By Chandini Monnappa and Aditi Shah
BENGALURU (Reuters) -Shares of InterGlobe Aviation Ltd, the operator of India's biggest airline IndiGo, were on track for their worst day in 10 months on Friday, a day after it warned that fuel prices were clouding an ongoing recovery and posted a bigger loss.
High fuel prices pose a threat to a recovery in the pandemic-battered aviation industry across the globe, with U.S. airlines warning a complete return to profit may be delayed as higher prices overshadow strong demand.
Though revenue is fast returning to normalcy and passenger load factor, or the passenger carrying capacity being used, is expected to be around 76% in October, fuel prices are worrisome, Chief Executive Officer Ronojoy Dutta said in a post earnings call.

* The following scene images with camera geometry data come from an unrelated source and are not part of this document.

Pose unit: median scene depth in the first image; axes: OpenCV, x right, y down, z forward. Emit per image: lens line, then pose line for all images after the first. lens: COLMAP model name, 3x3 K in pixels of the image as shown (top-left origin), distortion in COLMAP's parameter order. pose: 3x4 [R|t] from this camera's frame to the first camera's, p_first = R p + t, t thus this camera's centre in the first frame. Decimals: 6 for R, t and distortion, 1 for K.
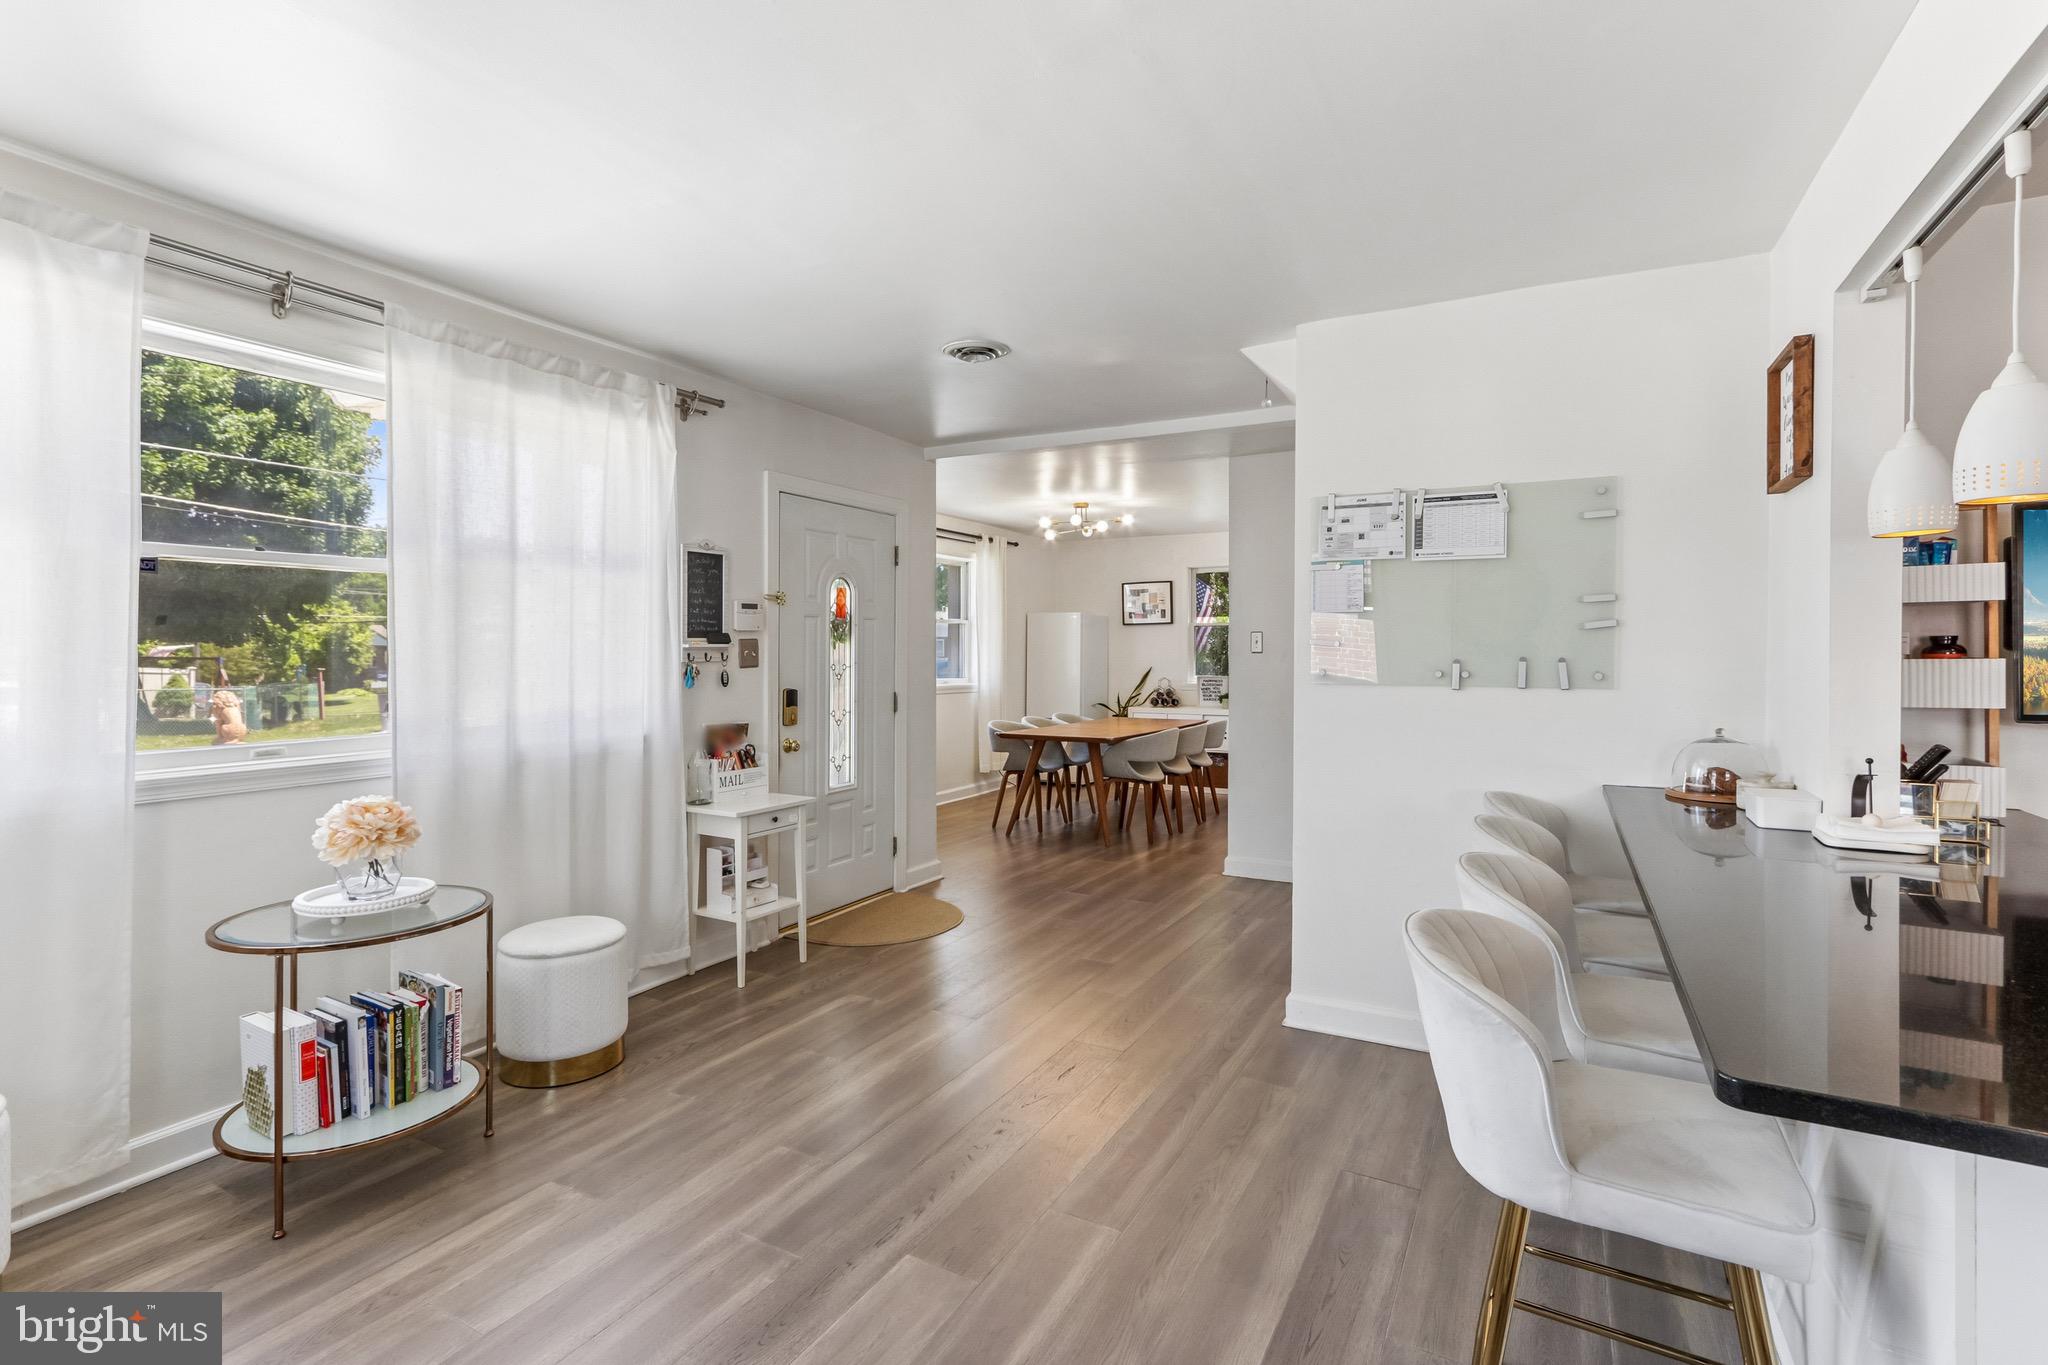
lens RADIAL K [[968.7, 0, 1010.8], [0, 968.7, 661.2], [0, 0, 1]] dist [-0.006235, 0.005272]
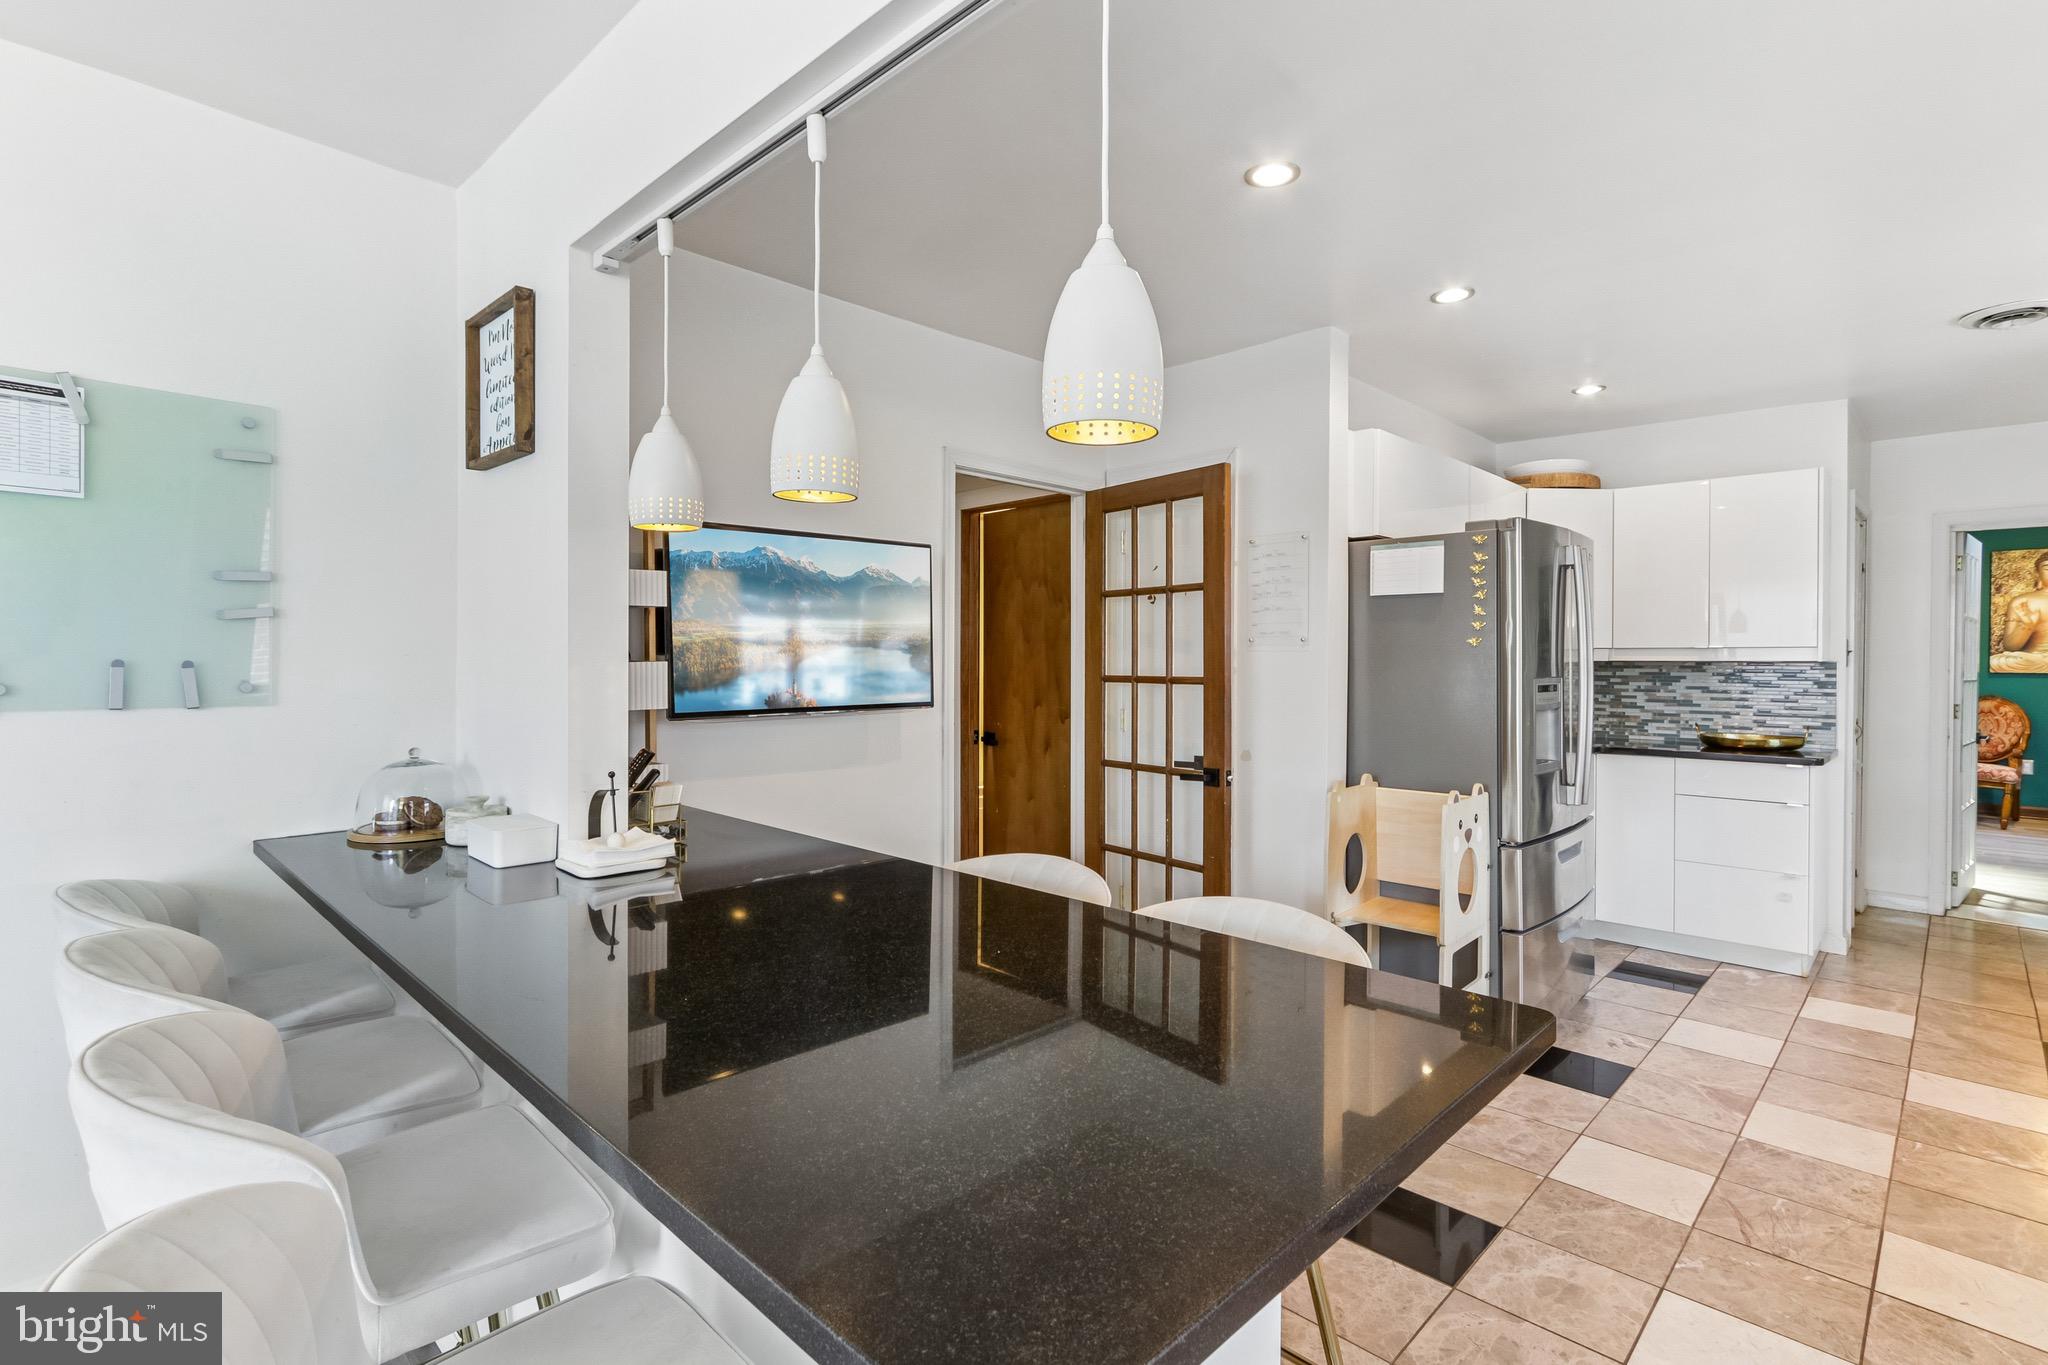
lens RADIAL K [[968.7, 0, 1006.6], [0, 968.7, 664.4], [0, 0, 1]] dist [-0.006235, 0.005272]
pose [[0.270077, -0.005349, 0.962824, 0.058409], [0.004310, 0.999981, 0.004347, -0.001277], [-0.962829, 0.002976, 0.270095, 0.203856]]
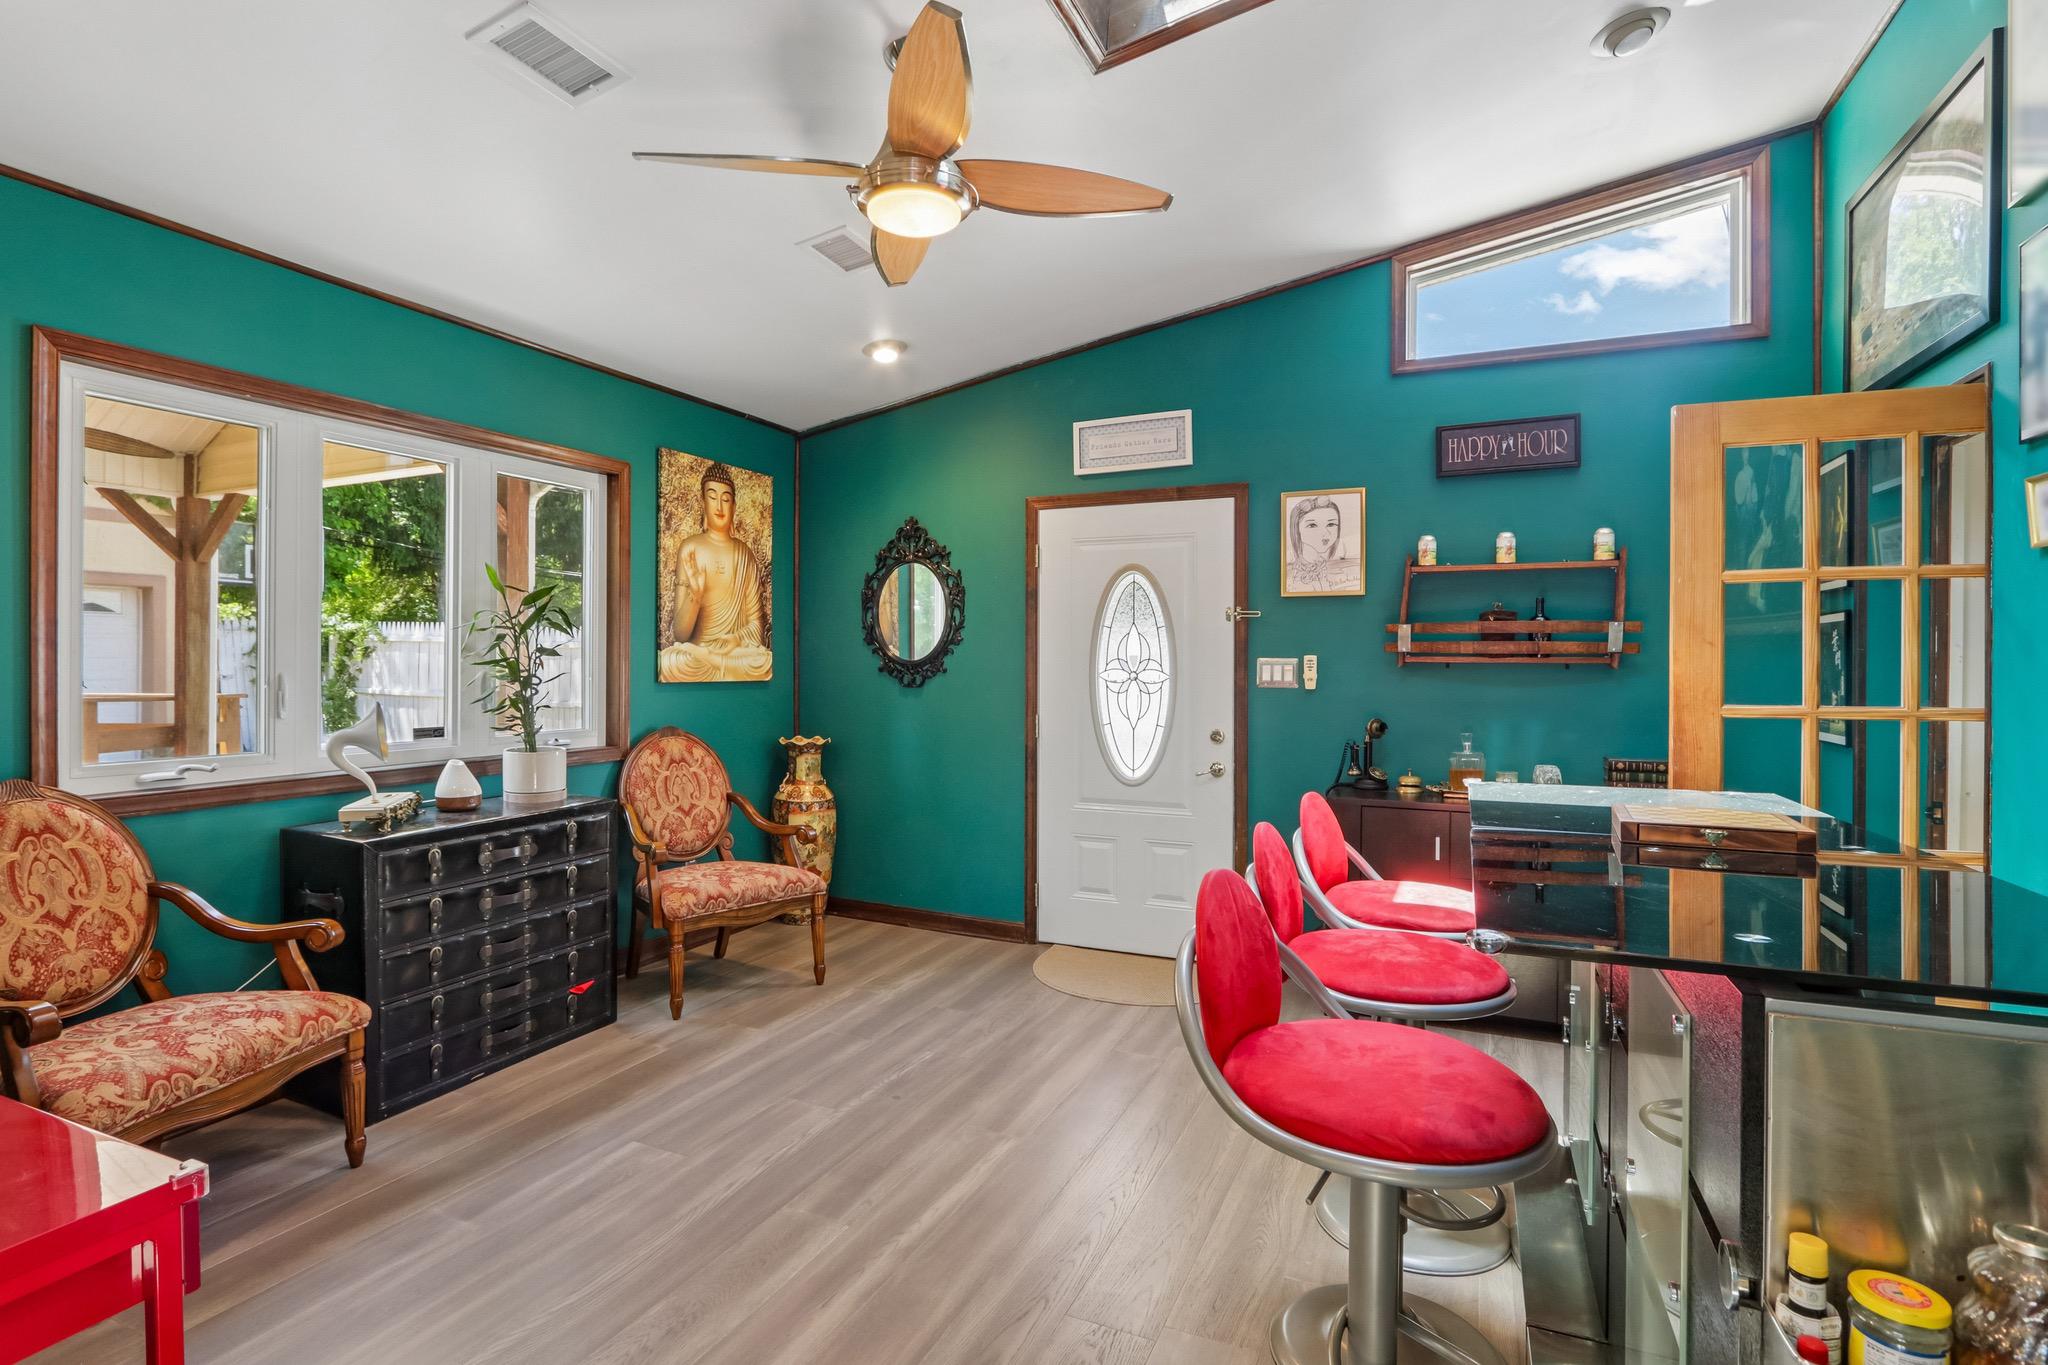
lens RADIAL K [[1044.7, 0, 1007.7], [0, 1044.7, 661.0], [0, 0, 1]] dist [0.018352, 0.000550]
pose [[-0.997064, -0.005761, -0.076353, 2.244170], [-0.006303, 0.999957, 0.006870, 0.000255], [0.076310, 0.007331, -0.997057, -0.077593]]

Average revenue booked per day in October was the same as it was in pre-pandemic January 2020, even though the airline was operating at 20% less capacity, Dutta added.
Yields, a metric for profitability, grew 20.4% to 4.19 rupees compared with the previous quarter, and Dutta said he expects higher yields to be sustainable going forward.
The company, which has reported losses since 2020, said cash burn in the second quarter was 200 million rupees a day, down 37% from the previous quarter.
InterGlobe's aircraft fuel expenses soared 207.8% to 19.89 billion rupees in the reported quarter, and total expenses surged 71.4%, the company said.
Net loss widened to 14.40 billion rupees ($192.32 million) in the three months to Sept. 30, from 11.95 billion rupees a year earlier.
Revenue from operations rose 104.6% as COVID-19 vaccination rates picked up and the government eased most air travel-related curbs.
InterGlobe's shares fell as much as 7.4% and were trading at 1,898.70 rupees as of 0410 GMT.